Intro to AWS Blox: An Open Source Container Scheduler for ECS

EC2 Container Service (ECS) is AWS’ container management service. It makes it easy to run containers on EC2 instances at scale. At re:Invent last year, AWS announced a new open source container scheduler for ECS called Blox. In this post, we’re going to look at how Blox fits into a typical ECS workflow, and why you would consider using Blox.

The Backdrop: CloudWatch Events

Last year, AWS announced support for CloudWatch Events (CWE) for ECS. This is an event streaming service that reports on real-time event changes within an ECS cluster. It also allows other services to act on the event stream from ECS, and this is very useful for extending ECS’ capability.

You would first need to create a CWE rule. This allows you to select which events you’d like to process. Then, you specify a target for the events like a SNS (Simple Notification Service) topic, and finally ‘put’ the events to SNS.

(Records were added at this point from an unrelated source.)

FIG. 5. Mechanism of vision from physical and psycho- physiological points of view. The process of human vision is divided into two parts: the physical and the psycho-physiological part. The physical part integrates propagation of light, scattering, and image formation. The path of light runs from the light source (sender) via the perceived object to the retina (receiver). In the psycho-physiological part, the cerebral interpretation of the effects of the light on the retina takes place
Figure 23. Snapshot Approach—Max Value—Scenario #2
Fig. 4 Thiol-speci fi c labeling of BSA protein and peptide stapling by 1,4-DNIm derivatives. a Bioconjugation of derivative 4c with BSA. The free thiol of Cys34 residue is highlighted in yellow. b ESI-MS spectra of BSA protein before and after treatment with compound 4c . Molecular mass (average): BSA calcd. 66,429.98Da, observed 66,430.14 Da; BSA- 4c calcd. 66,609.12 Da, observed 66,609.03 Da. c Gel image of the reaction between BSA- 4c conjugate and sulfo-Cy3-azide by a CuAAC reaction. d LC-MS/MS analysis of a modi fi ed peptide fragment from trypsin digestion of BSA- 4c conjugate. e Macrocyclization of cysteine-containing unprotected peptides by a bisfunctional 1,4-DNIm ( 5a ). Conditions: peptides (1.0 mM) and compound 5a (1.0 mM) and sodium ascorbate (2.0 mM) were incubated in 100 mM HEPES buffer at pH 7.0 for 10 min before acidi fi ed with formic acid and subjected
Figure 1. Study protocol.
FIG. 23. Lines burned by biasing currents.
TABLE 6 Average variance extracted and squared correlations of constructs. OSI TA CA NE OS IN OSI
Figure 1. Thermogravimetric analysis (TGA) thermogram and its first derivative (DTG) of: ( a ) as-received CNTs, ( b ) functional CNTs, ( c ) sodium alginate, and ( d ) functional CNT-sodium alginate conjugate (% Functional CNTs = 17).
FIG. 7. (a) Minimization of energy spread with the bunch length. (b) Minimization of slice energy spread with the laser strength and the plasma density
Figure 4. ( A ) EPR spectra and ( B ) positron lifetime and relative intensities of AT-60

Enabling CloudWatch Events was the first step in opening the doors for customers to extend ECS with their own tools for container management. Now, with Blox, AWS takes the next step by giving users a way to have a custom scheduler to manage their containers running on EC2 instances.

What Is a Container Scheduler?

A container scheduler assigns tasks on a cluster of container instances. You can choose how to schedule your tasks based on your application’s requirements, instance availability, and a host of other factors. A scheduler makes it easy to manage container workloads at scale, and is an important part of managing containerized applications.

A container scheduler is not the same as a container orchestration tool like Kubernetes, or Swarm. These tools include schedulers, but are much more than that. They manage the entire workflow of container clusters. A scheduler only decides which containers should run on which instances.

AWS mentions that ECS customers were already using CWE streams to create custom schedulers. They were building business logic into these custom schedulers. But it was a complex process involving API calls. AWS saw the need to create a custom scheduler and open-source it so users can further enhance it, and in doing so, improve ECS itself. This led to the creation of Blox. The goal of Blox is to extend ECS with custom schedulers, dashboards, and other tools, using events rather than having to make API calls.

What’s in the Blox?

Blox currently includes two projects—a cluster-state-service, and a daemon-scheduler. The cluster-state-service consumes an event stream from AWS CloudWatch Events, and stores it in an etcd database. So, whenever the state of a container or instance in the cluster changes, it’s recorded in the cluster-state-service. The cluster-state-service also offers REST APIs so other services can take action based on the events stored in it.

The daemon-scheduler then uses the cluster-state-service APIs to track container instances. As new instances enter the cluster, the daemon-scheduler will automatically schedule a task for the new instance. It schedules only one copy of a task on each container instance.

There are two ways to run Blox—either locally on your laptop, or on the AWS cloud (with Lambda as a proxy). Blox is meant for developers who want to build container management tools based on the current state of resources in the ECS cluster.

Blox and Open Source

According to the roadmap on Github, Blox will soon support Mesos’ scheduling frameworks such as Marathon and Chronos. However, there is no mention of Kubernetes or Swarm, which are the two most widely used container orchestration tools today. This has confused some who are used to the Docker ecosystem being dominated by open source tools that play well with each other.

However, Blox is not out to solve scheduling for the entire container ecosystem. One of the goals behind Blox is for the open source community to give feedback on Blox’s daemon scheduler, and in turn, help AWS improve ECS’ scheduling features, and extensibility. Its ambitions are as far as ECS, and it serves this purpose well.

As ECS matures, it needs to support niche customer requirements if its to hold its own in the competitive Docker ecosystem. Blox is a curious move by AWS that recognizes the importance of the open source community, but is centered on its own cloud offerings. Will this strategy pay off in the long run? Let’s wait and see.